BANGKOK, Nov 3 — Tan Sri Dr Jemilah Mahmood, the founder of Malaysia’s first medical charity Mercy Malaysia, is set to receive the Asean Prize and US$20,000 (RM83,310) in recognition of her outstanding humanitarian and disaster relief management work around the South-east Asian region.

She is the first Malaysian recipient of the award that was launched at the Asean Summit in Singapore last year, and will receive the award at the summit opening ceremony today in Bangkok.

Dr Jemilah, who is currently serving as under secretary-general for partnerships at the International Red Cross and Red Crescent Societies (IFRC) headquartered in Geneva, Switzerland, accepted her trophy from Thai Prime Minister Prayut Chan-o-cha and Asean Secretary-General Datuk Lim Jock Hoi at the opening ceremony of the summit here this morning.

The conferment of her award was also witnessed by Malaysian Prime Minister Tun Dr Mahathir Mohamad.


The Asean Prize is a prestigious regional award which aims to acknowledge the inspiring and outstanding achievements of an individual or organisation in promoting the Asean identity, spirit and championing its way.

The inaugural prize winner was Filipina autism advocate Erlinda Uy Koe.

Dr Jemilah started Mercy Malaysia — properly the Malaysian Medical Relief Society — in 1999 to provide volunteer medical and health services when war tore into the Balkan state of Kosovo.


The Seremban-born Dr Jemilah who will turn 60 next month on December 3.

Prior to joining the IFRC, Dr Jemilah led Mercy Malaysia for 10 years. She passed the baton in 2009.

The obstetrician and gynaecologist’s dedication to humanitarian work in disaster and conflict zones worldwide has earned her numerous awards and admirers from around the world, including Sultan Nazrin Shah of Perak who conferred the Tokoh Peneraju Kemanusiaan award just two months ago from Mercy Malaysia, the Malaysia-based humanitarian and disaster relief organisation she started after finding out there were none.

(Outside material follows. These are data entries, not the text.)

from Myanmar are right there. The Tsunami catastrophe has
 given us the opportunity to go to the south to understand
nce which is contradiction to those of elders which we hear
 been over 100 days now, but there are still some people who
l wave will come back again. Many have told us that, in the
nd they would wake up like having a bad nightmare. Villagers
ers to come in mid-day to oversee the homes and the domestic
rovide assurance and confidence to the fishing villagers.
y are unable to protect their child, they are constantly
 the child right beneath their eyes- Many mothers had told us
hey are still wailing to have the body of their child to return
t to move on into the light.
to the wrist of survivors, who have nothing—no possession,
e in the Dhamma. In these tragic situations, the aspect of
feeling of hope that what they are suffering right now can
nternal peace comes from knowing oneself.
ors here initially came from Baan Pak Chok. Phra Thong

Dr Jemilah has also won the coveted Merdeka Award that recognises and rewards individuals and organisations whose work and achievements have not only contributed to Malaysia’s growth and greatness.

She has also been conferred the “Isa Award for Services to Humanity” from the Kingdom of Bahrain — which has been likened to the Middle East equivalent of the Nobel Peace Prize — for her contribution to humanitarian, development, disaster risk reduction, education and poverty alleviation.

In 2006, she was awarded the prestigious “Gandhi, King, Ikeda Award” by Morehouse College USA (Martin Luther King Chapel) for her contribution to community development and peace advocacy.